How does marking certain nodes grant an advantage to the `UnorderedMap`? Well, these nodes are marked because they mark the start of a new hash code within the map. A hash code is the result of running `_hash()` (the `Hash` function) on a `key`. We often want to map the hash codes to an index within the `_buckets` array to determine which bucket the `key` should be hashed to. This is done via the provided `_range_hash` helper function. The performance is best when each bucket is very small. The average number of nodes in the buckets of the `UnorderedMap` is called the `load_factor`. Typically, the number of buckets changes to ensure that the `load_factor` does not exceed the `max_load_factor` (by default `1.0`). You do not need to increase the number of buckets in this manner.
In Computer Science literature, `UnorderedMap` is often referred to as a Hash Table by Chaining because multiple elements can fall into the same bucket, where they form a chain. This is typically represented as an array of independent Linked Lists. In C++, the suggested architecture is a single, long `List` with certain nodes "remembered" in the `_buckets` array. This is not required for the programming assignment. If it is easier for you, you can create separate `Lists`.
You are to implement the below `UnorderedMap` functions.
Implement the following functions:
`size_type _bucket(size_t code) const;` – Private Helper
**Description:** Returns the index of the bucket for hash code `code`. You should consider utilizing the provided `_range_hash(size_type hash_code, size_type bucket_count)` function. You can call this `_bucket` function from within the other `_bucket` function, once you have a hash code for its `key`.
**Time Complexity:** Constant.
**Used In:** `_bucket`, `_find_prev`, [`insert`](https://en.cppreference.com/w/cpp/container/unordered_map/insert)
----
`size_type _bucket(const Key &key) const;` – Private Helper
**Description:** Returns the index of the bucket for key `key`. Elements (if any) with keys equivalent to `key` are always found in this bucket.
**Time Complexity:** Constant.
**Used In:** `_insert_before`, `_erase_after`, [`bucket`](https://en.cppreference.com/w/cpp/container/unordered_map/bucket)
----
`void _insert_before(size_type bucket, HashNode *node);` – Private Helper
**Description:** Inserts `node` after the node stored in index `bucket` in the array of `_buckets`. If no such node exists, `node` replaces the old head by being inserted after `_head`. We then update the `_buckets` array to note that `_head` is now in `bucket`.
**Time Complexity:** Constant.
**Used In:** [`insert`](https://en.cppreference.com/w/cpp/container/unordered_map/insert)
----
`HashNode*& _bucket_begin(size_type bucket);` – Private Helper
**Description:** Gets a reference to the `HashNode *` that starts the bucket `bucket`.

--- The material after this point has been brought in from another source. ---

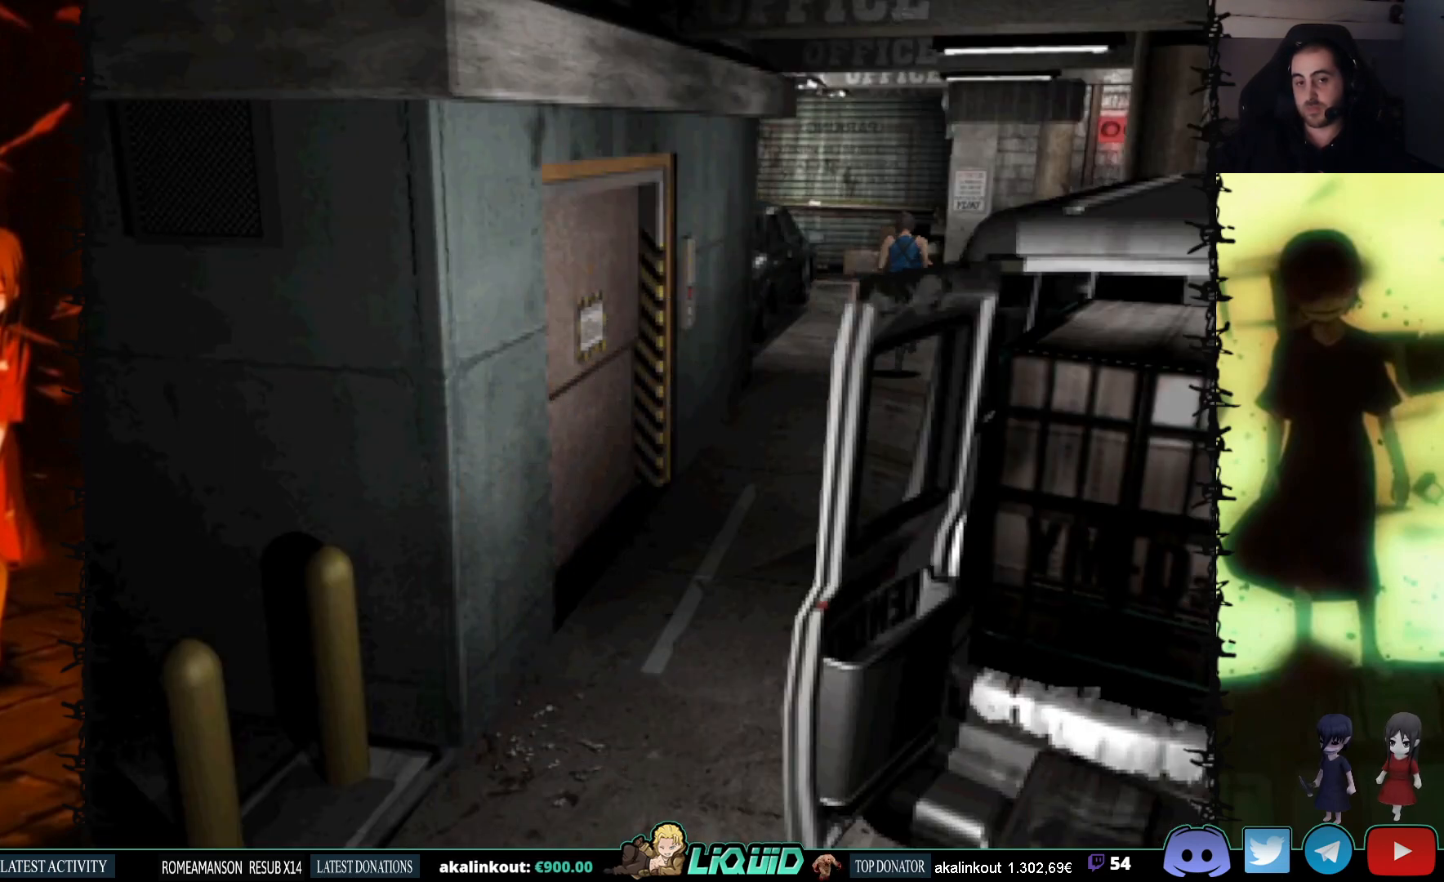
{"buttons": ["SQUARE", "DPAD_UP", "DPAD_RIGHT"], "events": [[383, "DPAD_RIGHT", "down"]]}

**Time Complexity:** Constant.
**Used In:** [`begin(size_type)`](https://en.cppreference.com/w/cpp/container/unordered_map/begin2)
----
`HashNode* _find_prev(size_type code, size_type bucket, const Key & key);` – Private Helper
**Description:** Starts with the nodes in bucket `bucket` and iterates forward until the key matches `key`, returning the node just before the keys match. If no such match occurs, returns `nullptr`.
**Time Complexity:** Average case: Constant, worst case: Linear in the size of the container.
**Used In:** `_find_prev`, [`insert`](https://en.cppreference.com/w/cpp/container/unordered_map/insert)
----
`HashNode* _find_prev(const Key & key);` – Private Helper
**Description:** Calls `_find_prev` with the `code` from the `_hash` and the `bucket` from the `_bucket` functions called on `key` and `code` respectively.
**Time Complexity:** Average case: Constant, worst case: Linear in the size of the container.
**Used In:** [`find`](https://en.cppreference.com/w/cpp/container/unordered_map/find), [`erase`](https://en.cppreference.com/w/cpp/container/unordered_map/erase)
----
`void _erase_after(HashNode * prev);` – Private Helper
**Description:** Removes the node after `prev` updating the set of `_buckets` as necessary.
**Time Complexity:** Constant.
**Used In:** `erase`
----
`explicit UnorderedMap(size_type bucket_count, const Hash & hash = Hash { }, const key_equal & equal = key_equal { });` – Constructor
**Description:** Constructs empty container. You must ensure that the `_bucket_count` is prime by calling the `next_greater_prime` function which will return the prime that is at least as large as `bucket_count`. If you do not have a prime `_bucket_count`, very bad things can happen to the efficiency of the `UnorderedMap`.
**Time Complexity:** Constant.
**Test Names:** constructor
**Link:** https://en.cppreference.com/w/cpp/container/unordered_map/unordered_map
----
`~UnorderedMap();` – Destructor
**Description:** Destructs the `UnorderedMap`. The destructors of the elements are called and the used storage is deallocated. Note, that if the elements are pointers, the pointed-to objects are not destroyed.
**Time Complexity:** Linear in the size of the `UnorderedMap`.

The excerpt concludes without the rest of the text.